*TASK DETAILS*:
Reproduce the listing below without any change, from its first line through the line holding "(0 review-uri)", inclusive.

*PROVIDED DATA*:
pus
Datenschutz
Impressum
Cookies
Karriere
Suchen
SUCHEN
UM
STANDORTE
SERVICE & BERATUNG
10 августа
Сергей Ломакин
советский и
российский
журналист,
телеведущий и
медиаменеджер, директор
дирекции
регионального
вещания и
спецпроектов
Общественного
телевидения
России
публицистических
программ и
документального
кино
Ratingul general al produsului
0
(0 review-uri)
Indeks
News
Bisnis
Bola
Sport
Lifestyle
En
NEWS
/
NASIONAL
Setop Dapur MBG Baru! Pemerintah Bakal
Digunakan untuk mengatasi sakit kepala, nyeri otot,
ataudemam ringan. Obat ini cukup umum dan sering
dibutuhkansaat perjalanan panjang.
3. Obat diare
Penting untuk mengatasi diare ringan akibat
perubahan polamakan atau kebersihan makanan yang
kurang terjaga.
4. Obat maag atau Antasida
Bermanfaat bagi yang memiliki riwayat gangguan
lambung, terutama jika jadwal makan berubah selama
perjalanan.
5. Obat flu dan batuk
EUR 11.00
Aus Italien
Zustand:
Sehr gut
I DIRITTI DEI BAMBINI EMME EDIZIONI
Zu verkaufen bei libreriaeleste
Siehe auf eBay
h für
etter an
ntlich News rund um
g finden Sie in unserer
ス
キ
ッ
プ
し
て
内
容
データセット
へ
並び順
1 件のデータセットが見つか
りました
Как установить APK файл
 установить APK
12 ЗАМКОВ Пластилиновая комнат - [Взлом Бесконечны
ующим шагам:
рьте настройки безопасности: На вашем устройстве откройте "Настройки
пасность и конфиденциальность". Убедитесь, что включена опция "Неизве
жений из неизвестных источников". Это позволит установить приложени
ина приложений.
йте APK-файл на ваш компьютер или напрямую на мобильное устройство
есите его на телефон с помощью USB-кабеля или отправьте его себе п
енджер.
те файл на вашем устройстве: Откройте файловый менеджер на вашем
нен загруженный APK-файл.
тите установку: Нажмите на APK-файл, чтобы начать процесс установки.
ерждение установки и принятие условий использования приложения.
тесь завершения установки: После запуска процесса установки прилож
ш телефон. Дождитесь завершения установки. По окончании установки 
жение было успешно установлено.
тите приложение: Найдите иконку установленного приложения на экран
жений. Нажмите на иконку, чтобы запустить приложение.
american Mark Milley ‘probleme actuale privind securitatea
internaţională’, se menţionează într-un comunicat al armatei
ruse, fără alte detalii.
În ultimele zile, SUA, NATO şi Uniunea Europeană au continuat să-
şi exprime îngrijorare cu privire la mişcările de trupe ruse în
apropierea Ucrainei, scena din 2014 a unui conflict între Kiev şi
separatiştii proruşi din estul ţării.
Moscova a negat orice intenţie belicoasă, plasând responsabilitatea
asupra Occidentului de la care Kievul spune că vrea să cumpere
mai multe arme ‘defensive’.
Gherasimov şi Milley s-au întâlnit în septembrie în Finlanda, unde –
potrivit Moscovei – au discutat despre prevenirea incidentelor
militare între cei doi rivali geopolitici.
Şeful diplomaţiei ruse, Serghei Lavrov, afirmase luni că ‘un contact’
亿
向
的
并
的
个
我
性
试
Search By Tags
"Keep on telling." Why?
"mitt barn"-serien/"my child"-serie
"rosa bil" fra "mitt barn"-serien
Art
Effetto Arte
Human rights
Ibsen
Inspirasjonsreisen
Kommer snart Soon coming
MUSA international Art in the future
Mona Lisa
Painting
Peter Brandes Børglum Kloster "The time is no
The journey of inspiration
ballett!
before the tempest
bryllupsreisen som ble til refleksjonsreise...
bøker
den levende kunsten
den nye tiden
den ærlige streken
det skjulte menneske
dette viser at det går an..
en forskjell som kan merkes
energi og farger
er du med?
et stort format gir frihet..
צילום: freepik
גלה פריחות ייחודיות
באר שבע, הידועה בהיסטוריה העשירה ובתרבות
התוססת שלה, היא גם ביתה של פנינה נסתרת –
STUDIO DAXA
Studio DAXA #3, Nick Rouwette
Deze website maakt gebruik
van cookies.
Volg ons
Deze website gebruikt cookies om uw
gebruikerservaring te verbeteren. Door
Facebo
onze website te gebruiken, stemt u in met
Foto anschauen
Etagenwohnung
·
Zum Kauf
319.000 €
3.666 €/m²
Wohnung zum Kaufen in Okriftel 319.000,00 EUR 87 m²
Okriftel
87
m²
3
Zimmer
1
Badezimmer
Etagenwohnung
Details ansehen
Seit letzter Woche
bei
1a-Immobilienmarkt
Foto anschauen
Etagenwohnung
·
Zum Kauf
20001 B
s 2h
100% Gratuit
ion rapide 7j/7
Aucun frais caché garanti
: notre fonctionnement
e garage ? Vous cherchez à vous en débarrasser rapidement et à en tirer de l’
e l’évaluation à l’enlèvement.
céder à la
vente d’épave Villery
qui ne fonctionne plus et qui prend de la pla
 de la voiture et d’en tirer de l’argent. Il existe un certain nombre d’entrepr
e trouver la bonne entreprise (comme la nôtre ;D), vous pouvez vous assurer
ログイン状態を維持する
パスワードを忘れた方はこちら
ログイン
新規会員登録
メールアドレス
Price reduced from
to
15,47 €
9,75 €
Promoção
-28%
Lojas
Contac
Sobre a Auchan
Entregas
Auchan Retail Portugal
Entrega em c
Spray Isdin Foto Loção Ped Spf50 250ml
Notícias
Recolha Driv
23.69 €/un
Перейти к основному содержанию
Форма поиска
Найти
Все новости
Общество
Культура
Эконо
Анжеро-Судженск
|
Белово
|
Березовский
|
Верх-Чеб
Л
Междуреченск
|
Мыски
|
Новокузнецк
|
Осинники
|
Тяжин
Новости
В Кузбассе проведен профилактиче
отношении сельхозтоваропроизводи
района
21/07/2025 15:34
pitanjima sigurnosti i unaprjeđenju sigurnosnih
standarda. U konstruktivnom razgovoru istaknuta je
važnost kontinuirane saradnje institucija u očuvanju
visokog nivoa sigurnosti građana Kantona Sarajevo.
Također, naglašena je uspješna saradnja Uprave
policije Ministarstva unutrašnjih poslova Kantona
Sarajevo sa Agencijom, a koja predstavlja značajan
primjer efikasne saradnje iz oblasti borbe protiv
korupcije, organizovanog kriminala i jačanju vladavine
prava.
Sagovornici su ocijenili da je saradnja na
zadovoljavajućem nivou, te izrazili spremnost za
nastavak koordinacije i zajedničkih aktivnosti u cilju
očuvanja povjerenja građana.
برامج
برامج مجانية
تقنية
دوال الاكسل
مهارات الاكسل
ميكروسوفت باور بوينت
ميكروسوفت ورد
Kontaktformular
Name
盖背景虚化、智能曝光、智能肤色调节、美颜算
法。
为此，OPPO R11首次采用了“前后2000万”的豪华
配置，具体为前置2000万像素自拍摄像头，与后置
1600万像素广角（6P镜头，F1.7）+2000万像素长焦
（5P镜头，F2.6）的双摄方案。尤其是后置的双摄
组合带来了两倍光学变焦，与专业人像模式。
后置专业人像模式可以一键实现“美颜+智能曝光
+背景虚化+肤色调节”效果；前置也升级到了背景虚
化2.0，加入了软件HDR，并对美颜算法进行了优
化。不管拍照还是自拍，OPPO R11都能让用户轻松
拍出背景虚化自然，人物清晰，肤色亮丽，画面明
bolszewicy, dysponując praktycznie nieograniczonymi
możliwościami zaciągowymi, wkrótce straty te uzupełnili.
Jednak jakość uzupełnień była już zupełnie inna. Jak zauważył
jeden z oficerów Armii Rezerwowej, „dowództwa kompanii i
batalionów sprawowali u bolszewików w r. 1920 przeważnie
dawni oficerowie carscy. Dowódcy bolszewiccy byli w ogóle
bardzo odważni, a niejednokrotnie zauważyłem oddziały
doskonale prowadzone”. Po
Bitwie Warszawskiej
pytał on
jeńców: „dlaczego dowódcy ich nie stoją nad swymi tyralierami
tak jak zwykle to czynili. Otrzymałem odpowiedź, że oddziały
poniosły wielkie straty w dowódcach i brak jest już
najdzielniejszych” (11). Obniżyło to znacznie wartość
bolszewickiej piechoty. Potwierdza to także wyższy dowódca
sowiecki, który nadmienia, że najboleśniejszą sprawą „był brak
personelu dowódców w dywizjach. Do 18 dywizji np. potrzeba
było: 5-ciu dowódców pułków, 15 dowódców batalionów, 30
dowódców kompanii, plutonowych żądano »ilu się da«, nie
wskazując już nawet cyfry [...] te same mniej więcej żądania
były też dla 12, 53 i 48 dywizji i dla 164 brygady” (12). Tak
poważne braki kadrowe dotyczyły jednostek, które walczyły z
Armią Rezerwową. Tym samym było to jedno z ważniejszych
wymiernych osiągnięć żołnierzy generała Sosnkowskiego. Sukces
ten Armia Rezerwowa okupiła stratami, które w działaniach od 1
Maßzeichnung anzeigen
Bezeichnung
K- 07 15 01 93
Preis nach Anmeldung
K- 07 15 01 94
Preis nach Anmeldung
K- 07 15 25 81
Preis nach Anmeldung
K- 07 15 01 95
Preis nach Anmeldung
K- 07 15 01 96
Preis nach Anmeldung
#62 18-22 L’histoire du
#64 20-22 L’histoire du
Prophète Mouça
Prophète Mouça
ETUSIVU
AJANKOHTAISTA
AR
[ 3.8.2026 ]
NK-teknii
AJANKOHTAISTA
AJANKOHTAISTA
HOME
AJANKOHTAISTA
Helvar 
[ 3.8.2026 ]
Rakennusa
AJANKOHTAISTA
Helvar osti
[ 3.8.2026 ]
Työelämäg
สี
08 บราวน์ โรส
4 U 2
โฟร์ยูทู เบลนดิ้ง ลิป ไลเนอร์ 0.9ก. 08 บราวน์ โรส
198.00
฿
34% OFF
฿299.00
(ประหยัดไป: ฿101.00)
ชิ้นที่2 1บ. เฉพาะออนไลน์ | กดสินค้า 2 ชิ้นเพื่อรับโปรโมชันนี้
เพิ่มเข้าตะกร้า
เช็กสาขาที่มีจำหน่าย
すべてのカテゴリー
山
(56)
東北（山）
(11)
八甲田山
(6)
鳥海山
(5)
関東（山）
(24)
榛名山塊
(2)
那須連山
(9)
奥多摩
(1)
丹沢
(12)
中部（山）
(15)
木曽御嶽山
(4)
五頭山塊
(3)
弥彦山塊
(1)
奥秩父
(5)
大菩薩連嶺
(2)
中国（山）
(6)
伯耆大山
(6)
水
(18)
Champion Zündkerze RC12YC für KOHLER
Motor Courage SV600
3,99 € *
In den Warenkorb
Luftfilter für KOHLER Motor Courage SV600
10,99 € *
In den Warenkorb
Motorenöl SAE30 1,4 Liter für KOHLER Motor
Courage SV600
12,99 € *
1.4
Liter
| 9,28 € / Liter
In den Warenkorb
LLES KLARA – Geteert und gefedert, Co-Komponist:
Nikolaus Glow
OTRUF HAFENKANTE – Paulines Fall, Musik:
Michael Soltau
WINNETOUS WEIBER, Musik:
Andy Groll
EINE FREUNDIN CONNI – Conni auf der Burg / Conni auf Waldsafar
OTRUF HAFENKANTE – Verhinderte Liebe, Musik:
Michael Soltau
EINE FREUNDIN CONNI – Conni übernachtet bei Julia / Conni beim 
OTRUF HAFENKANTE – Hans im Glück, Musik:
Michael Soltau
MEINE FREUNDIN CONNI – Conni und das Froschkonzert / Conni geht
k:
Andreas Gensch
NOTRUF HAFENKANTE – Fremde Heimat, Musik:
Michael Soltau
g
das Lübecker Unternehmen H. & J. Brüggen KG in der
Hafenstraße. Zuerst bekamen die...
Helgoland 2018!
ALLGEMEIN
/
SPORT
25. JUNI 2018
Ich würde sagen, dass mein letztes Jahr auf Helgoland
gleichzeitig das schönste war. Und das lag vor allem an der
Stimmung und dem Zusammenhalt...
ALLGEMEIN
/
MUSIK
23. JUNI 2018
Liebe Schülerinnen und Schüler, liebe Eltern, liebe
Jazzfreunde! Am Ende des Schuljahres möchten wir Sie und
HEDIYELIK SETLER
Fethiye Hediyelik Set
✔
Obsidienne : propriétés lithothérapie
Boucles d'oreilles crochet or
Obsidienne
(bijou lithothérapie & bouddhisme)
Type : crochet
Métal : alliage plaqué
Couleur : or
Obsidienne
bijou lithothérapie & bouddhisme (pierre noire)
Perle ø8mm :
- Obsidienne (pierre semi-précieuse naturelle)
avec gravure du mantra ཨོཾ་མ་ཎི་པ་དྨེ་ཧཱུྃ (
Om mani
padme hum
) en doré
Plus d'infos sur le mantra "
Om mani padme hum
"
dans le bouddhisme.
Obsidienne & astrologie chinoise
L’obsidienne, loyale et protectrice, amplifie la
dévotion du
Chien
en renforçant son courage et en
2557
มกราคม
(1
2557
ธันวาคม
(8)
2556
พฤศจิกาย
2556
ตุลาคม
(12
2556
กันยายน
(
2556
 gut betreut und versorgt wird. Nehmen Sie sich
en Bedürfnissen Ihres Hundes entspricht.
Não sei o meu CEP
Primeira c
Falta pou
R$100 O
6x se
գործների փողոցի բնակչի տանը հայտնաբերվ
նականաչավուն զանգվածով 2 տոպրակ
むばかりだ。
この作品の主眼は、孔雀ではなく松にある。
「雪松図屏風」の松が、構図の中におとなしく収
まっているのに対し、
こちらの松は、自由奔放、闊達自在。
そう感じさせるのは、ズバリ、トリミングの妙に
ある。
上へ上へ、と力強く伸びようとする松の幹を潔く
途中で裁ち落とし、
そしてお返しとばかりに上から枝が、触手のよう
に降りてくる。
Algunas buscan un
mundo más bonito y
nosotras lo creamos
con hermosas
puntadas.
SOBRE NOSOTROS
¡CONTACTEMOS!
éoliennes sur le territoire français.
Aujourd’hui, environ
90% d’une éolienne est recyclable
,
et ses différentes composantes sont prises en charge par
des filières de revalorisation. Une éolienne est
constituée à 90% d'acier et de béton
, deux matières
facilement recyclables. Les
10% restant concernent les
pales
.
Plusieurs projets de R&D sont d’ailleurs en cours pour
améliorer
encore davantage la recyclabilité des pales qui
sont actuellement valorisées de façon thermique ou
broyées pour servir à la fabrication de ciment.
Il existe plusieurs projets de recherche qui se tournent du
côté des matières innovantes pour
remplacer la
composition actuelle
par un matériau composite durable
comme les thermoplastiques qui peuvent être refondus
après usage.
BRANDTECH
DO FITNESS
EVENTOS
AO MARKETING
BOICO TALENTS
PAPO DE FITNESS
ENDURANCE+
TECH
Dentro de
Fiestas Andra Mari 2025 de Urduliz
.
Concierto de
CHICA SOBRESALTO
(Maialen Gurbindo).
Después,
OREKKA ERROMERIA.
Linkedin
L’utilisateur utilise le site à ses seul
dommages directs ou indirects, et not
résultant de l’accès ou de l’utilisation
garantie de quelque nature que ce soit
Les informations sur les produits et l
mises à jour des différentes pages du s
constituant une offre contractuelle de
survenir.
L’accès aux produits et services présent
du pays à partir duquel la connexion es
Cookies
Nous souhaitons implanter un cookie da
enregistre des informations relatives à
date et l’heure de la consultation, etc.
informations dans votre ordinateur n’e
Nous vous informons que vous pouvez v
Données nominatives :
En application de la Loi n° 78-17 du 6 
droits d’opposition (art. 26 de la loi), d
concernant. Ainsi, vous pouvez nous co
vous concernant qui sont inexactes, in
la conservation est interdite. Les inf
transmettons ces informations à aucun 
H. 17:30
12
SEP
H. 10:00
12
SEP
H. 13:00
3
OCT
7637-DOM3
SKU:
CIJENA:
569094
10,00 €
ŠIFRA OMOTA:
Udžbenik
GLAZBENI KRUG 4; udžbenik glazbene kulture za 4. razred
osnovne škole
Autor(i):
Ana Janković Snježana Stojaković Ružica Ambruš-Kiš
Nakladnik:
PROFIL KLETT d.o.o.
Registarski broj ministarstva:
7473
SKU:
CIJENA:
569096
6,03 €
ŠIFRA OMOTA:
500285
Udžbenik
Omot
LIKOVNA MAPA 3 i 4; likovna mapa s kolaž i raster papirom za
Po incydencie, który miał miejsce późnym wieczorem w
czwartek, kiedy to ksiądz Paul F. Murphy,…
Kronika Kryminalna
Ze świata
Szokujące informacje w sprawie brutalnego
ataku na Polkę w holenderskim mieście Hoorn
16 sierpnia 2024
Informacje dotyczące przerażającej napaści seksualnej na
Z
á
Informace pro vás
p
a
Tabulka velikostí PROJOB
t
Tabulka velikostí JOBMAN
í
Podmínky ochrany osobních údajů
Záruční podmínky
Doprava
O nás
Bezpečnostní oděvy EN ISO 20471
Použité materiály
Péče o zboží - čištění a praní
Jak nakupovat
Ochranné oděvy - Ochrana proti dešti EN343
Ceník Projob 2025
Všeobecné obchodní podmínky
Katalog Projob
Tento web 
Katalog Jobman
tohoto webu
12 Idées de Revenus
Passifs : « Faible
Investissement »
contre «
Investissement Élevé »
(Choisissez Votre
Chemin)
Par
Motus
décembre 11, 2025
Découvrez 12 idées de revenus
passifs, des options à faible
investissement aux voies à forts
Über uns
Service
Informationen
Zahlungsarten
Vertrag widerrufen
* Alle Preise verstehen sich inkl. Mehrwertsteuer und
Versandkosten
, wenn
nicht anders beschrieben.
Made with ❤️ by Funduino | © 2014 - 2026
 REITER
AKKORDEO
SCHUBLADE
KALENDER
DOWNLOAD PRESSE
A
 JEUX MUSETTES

*RESULT BELOW*:
pus
Datenschutz
Impressum
Cookies
Karriere
Suchen
SUCHEN
UM
STANDORTE
SERVICE & BERATUNG
10 августа
Сергей Ломакин
советский и
российский
журналист,
телеведущий и
медиаменеджер, директор
дирекции
регионального
вещания и
спецпроектов
Общественного
телевидения
России
публицистических
программ и
документального
кино
Ratingul general al produsului
0
(0 review-uri)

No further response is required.